Bishop, the Fright Stuff soldier I’d marched beside, invited me to join him at a civilian tent where several families were preparing dinner. Here, the scene was markedly more genteel. Hoop-skirted women cooked ham, cornbread and black-eyed peas over an open fire while their kids frolicked around the camp.

Peeling vegetables with a woman named Debbie, I asked what she did while her husband went off to battle. “Wash dishes, make the camp bed, wait for him to come back,” she said. Debbie sewed her own dresses from calico cloth and pinned her hair in a “snood,” or
hairnet. For meals, she consulted period “receipts,” as nineteenth-century recipes were known. “I’m not a purist, though,” she said, opening a can of apple pie filler.

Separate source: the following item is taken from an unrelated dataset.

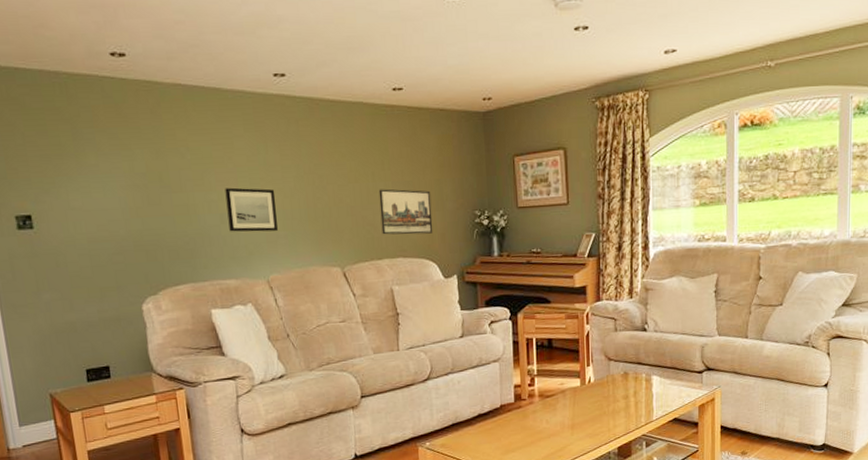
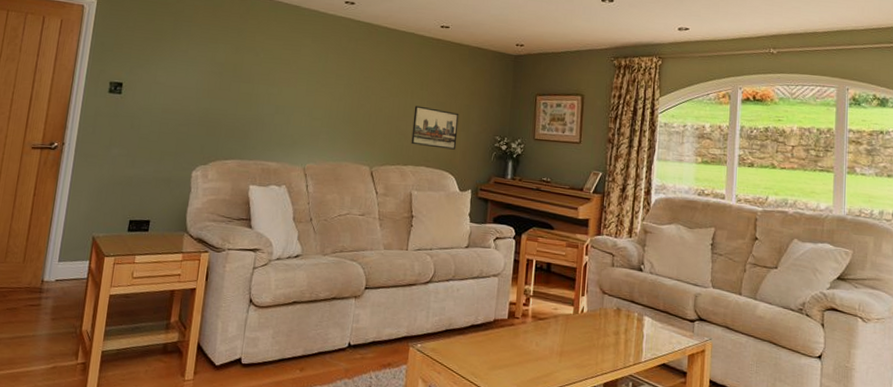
wall art: present [225,187,278,232] -> none [281,85,327,127]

During the week, Debbie worked as the manager of a shipping department in Newport News. “It’s high pressure, every minute of the day is scheduled. Then you get out here without TV or appliances and for two days you sit around a campfire talking to strangers and helping each other. We’ve lost the art of conversation, of just being neighbors.” The only thing she disliked was the letdown she felt at the end of the weekend. “You climb in your car and head back home, and the twentieth century starts flooding in again. It’s depressing.”

After dinner, rain began pelting down and I headed back to the 32nd’s camp in hopes of finding a dry spot for the night. One soldier had retreated to his car, leaving his tent vacant. Crawling inside, I quickly saw why. The canvas was so leaky and crookedly pitched that it resembled one of the wretched lean-tos in photographs of Andersonville. I found a bit of straw to put down on the wet ground, but in minutes the hay was soaked through. Then a river of rainwater drained into the tent and over my legs.

Rob Hodge, at least, would approve. But as I lay there on the wet hay, in my wet uniform, with rain beating against wet canvas a few inches from my face, I couldn’t help wondering what actual Confederates would do if they could rise from the dead, as we had that afternoon. Offered the chance, wouldn’t any soldier worth his salt be sleeping in a car with the heater on instead of lying out here in the mud?

I
AWOKE AT DAWN
to a hissing sound deeply resonant of my suburban childhood. Pulling aside the tent flap, I saw one of the Virginians squirting lighter fluid on a pile of briquettes. Using his cigarette lighter as torch, he ignited the charcoals and perched a modern coffeepot on top. All around the camp, Confederates performed their morning ablutions. A man cleaned his teeth with a horsehair toothbrush and swigs from a Diet Pepsi bottle. Men wandered off to pee in the woods while women in hoop skirts lined up beside a row of Porta-Johns marked “Ladies Only.”

I headed off in search of Rob Hodge again and found the Guardsmen bedded down in a sutler’s tent. One of the men said Rob had left at midnight to camp in a nearby field. I found him there, wringing out his socks over a sodden fire. Rob said he’d lain awake in the sutler’s tent, listening to the torrential rain, and become disgusted with the softness of his quarters. “I wanted to see what it’s like to be soaked and cold on the night of battle,” he said. “Now I know. It sucks the big one.”

I sat with Rob while he cooked slab bacon in a half-canteen that served as his fry pan, poking the victuals with his bayonet. A stream of young Confederates stopped by to swap stories and also, I sensed, to pay their respects. Some had met Rob the day before, or at previous events; others had heard of him through the reenactors’ grapevine. Robert Lee Hodge, baddest reb in the whole damned camp, sleeping out in monsoon rain and cooking blackened pork with a bayonet.

“Rob,” one young disciple asked. “I got this shirt at one of the sutlers’ tents. What do you think?”

Rob eyed the garment. “Hmmm. It’s almost there. What you want to do is cut those farby wood buttons off. Then go to an antique store and get some mother-of-pearl.”

The youth sloped off and another approached, caked with mud. Rob rubbed grease from his fry pan into the man’s trousers. “Want some for your beard?” he asked.